## EXERCISE INPUTS:
⟨
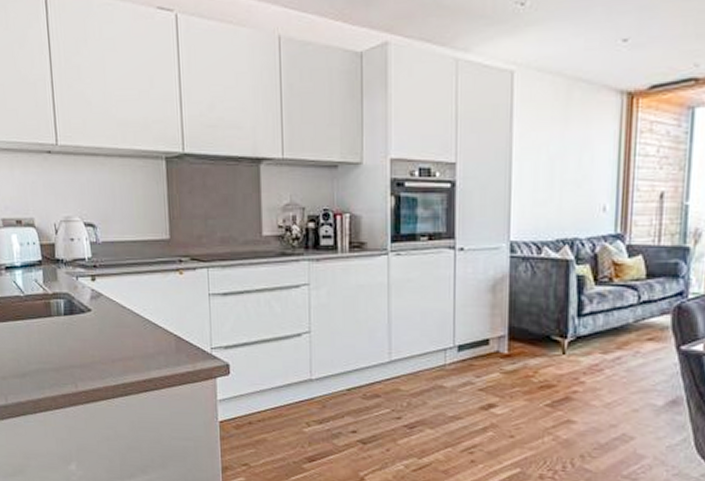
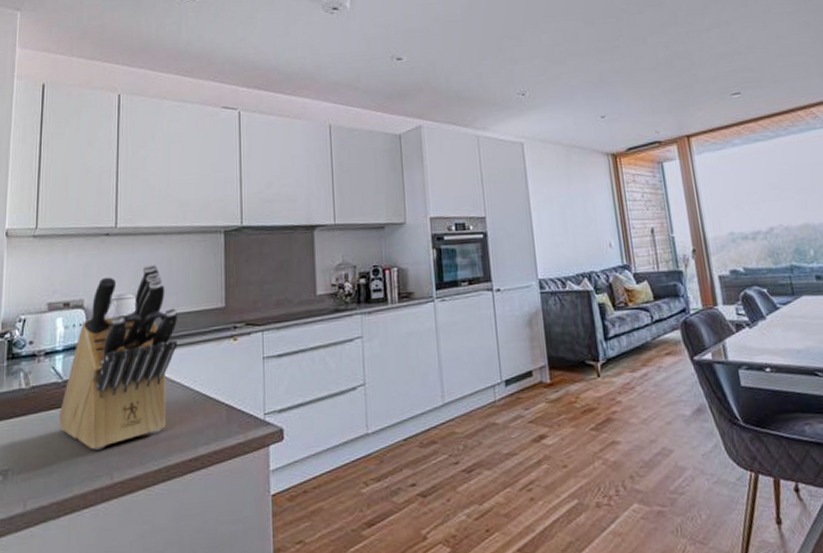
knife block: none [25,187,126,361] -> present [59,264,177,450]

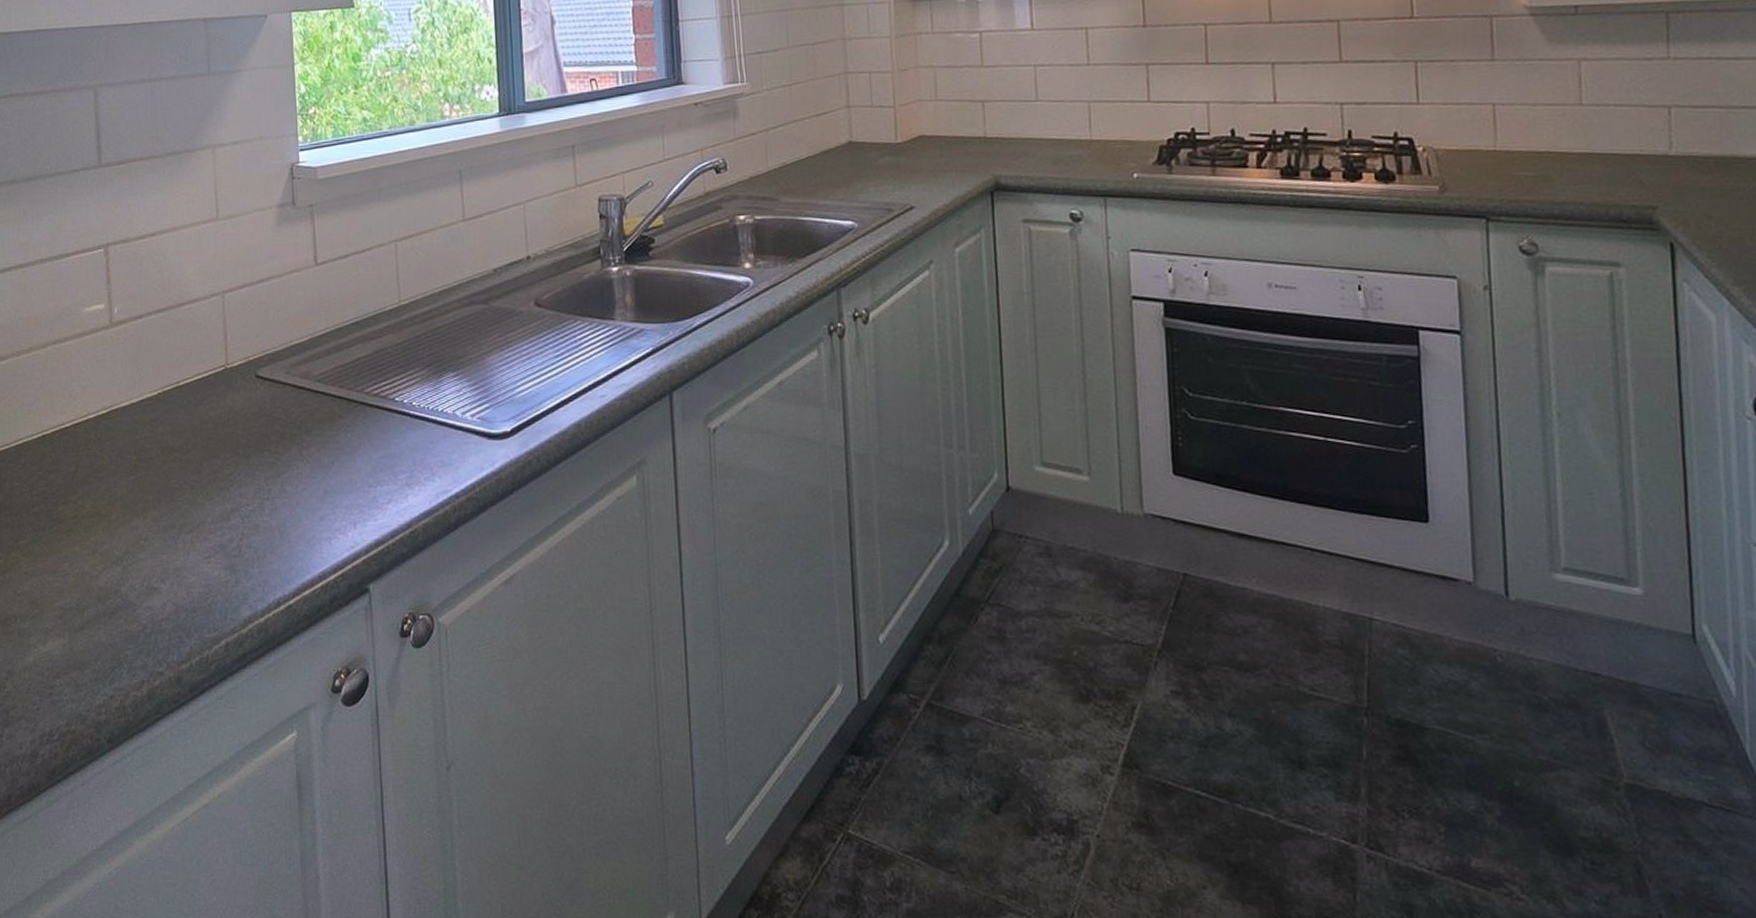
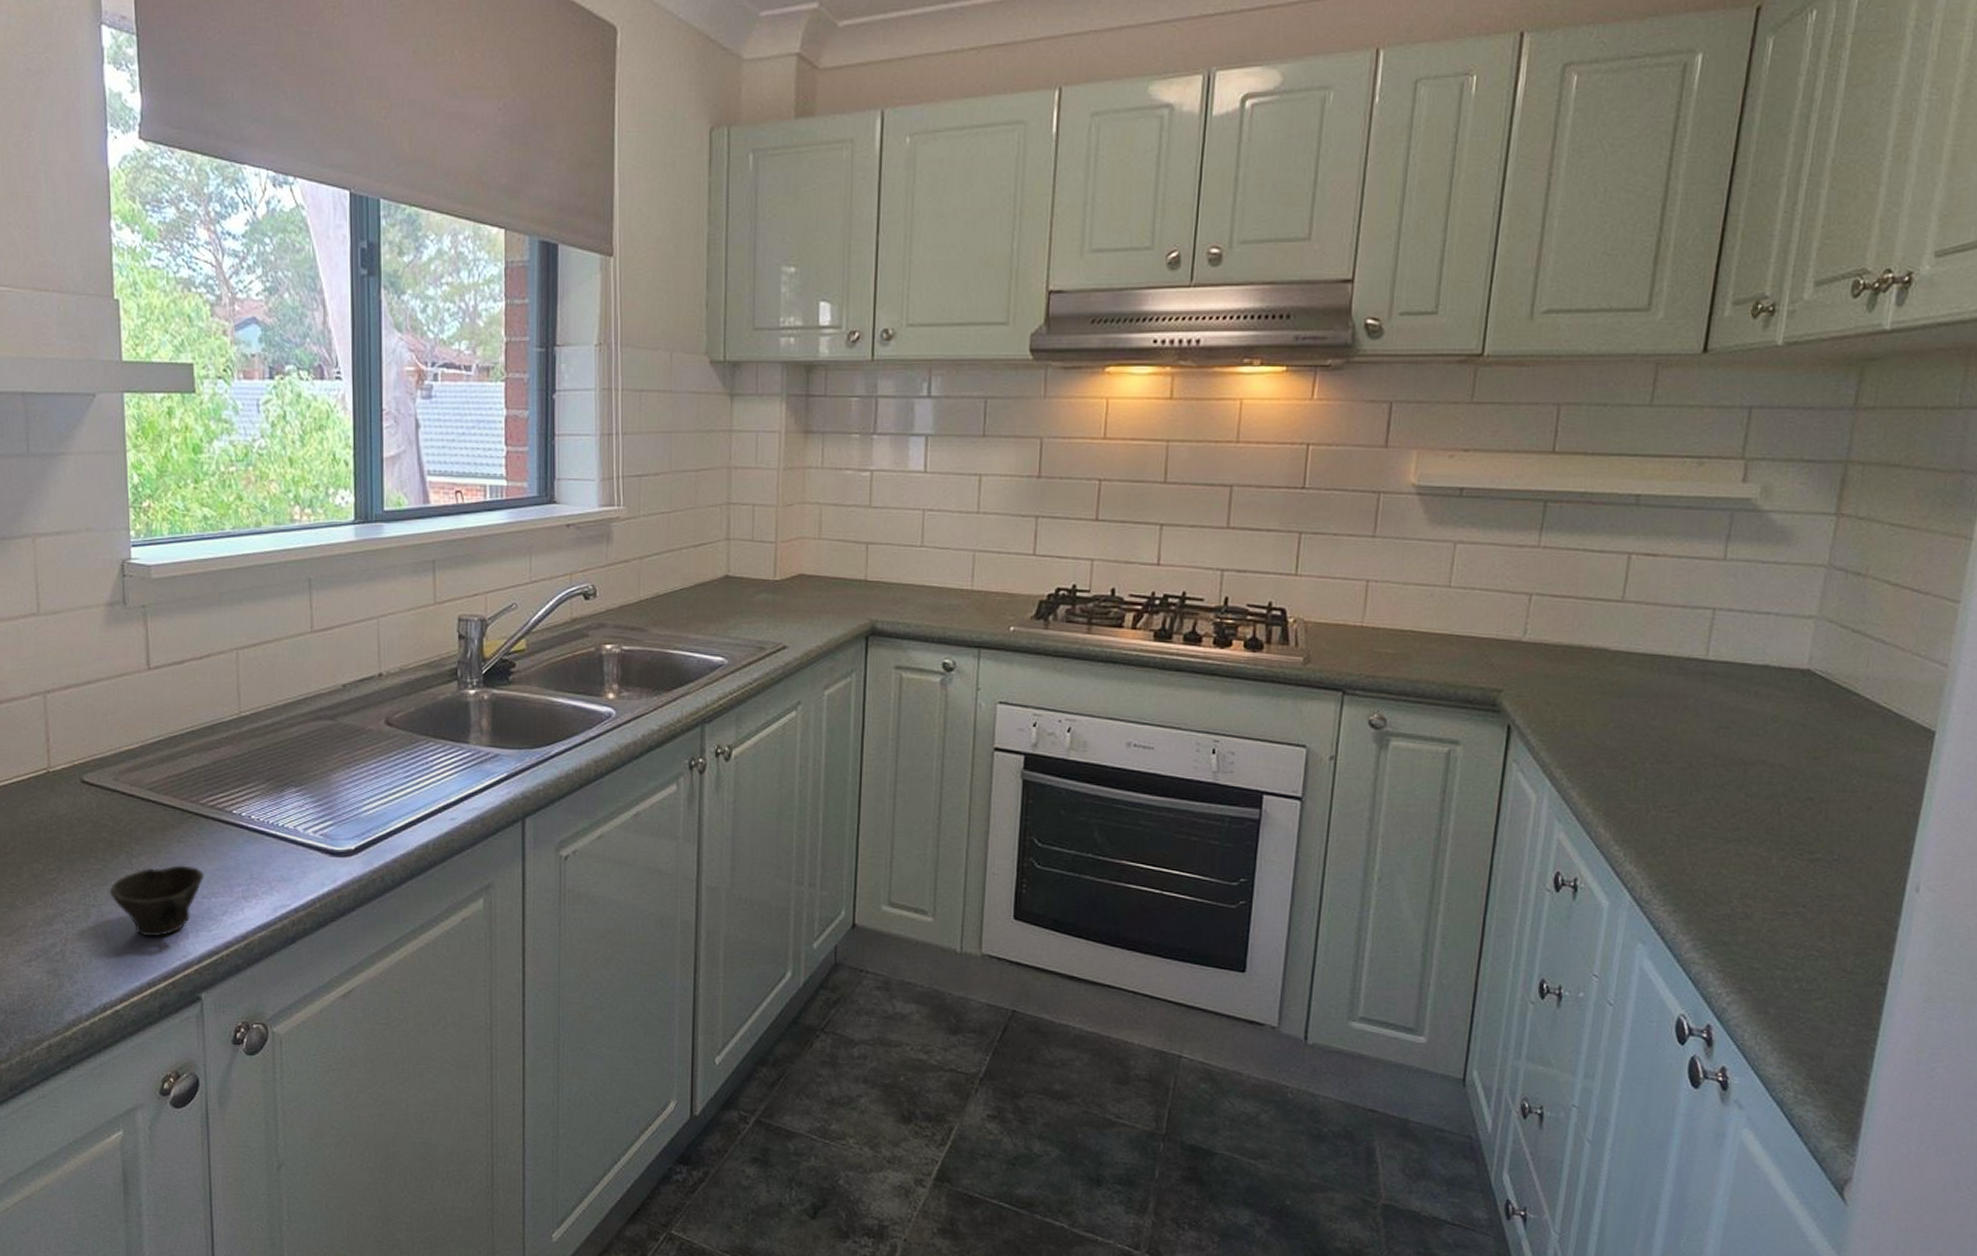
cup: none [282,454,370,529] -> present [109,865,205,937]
⟩
⟨
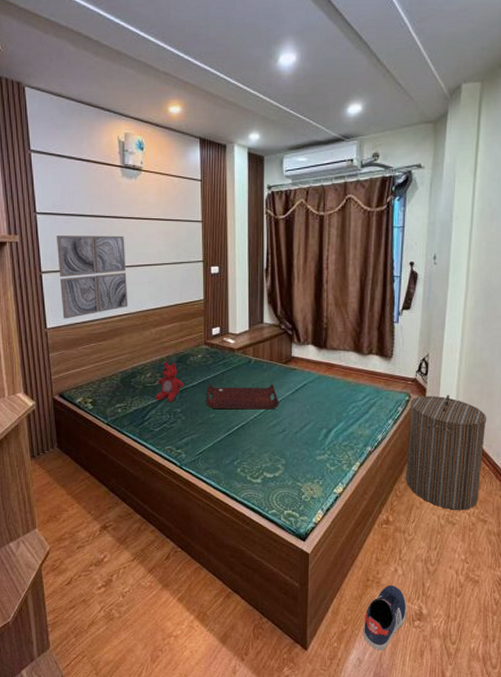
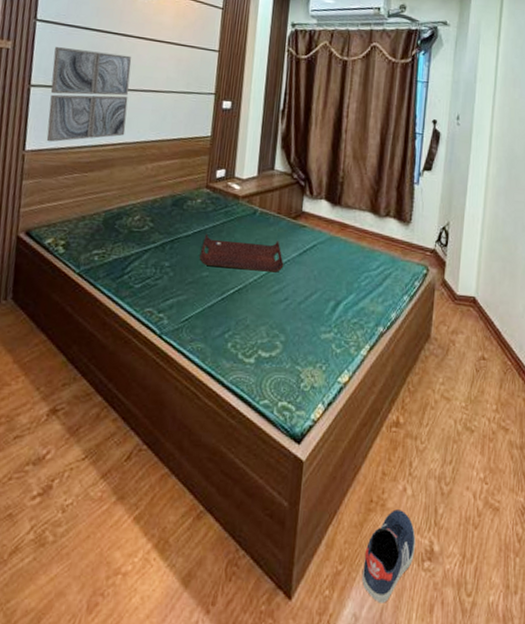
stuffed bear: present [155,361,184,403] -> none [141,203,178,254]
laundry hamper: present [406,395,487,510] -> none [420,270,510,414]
⟩
## ASSIGNED TASK:
Restate word for word the lines in the material above from the one with "stuffed bear: present" to the one with "laundry hamper: present"; both of those lines count, and nothing else does.

## WRITTEN SOLUTION:
stuffed bear: present [155,361,184,403] -> none [141,203,178,254]
laundry hamper: present [406,395,487,510] -> none [420,270,510,414]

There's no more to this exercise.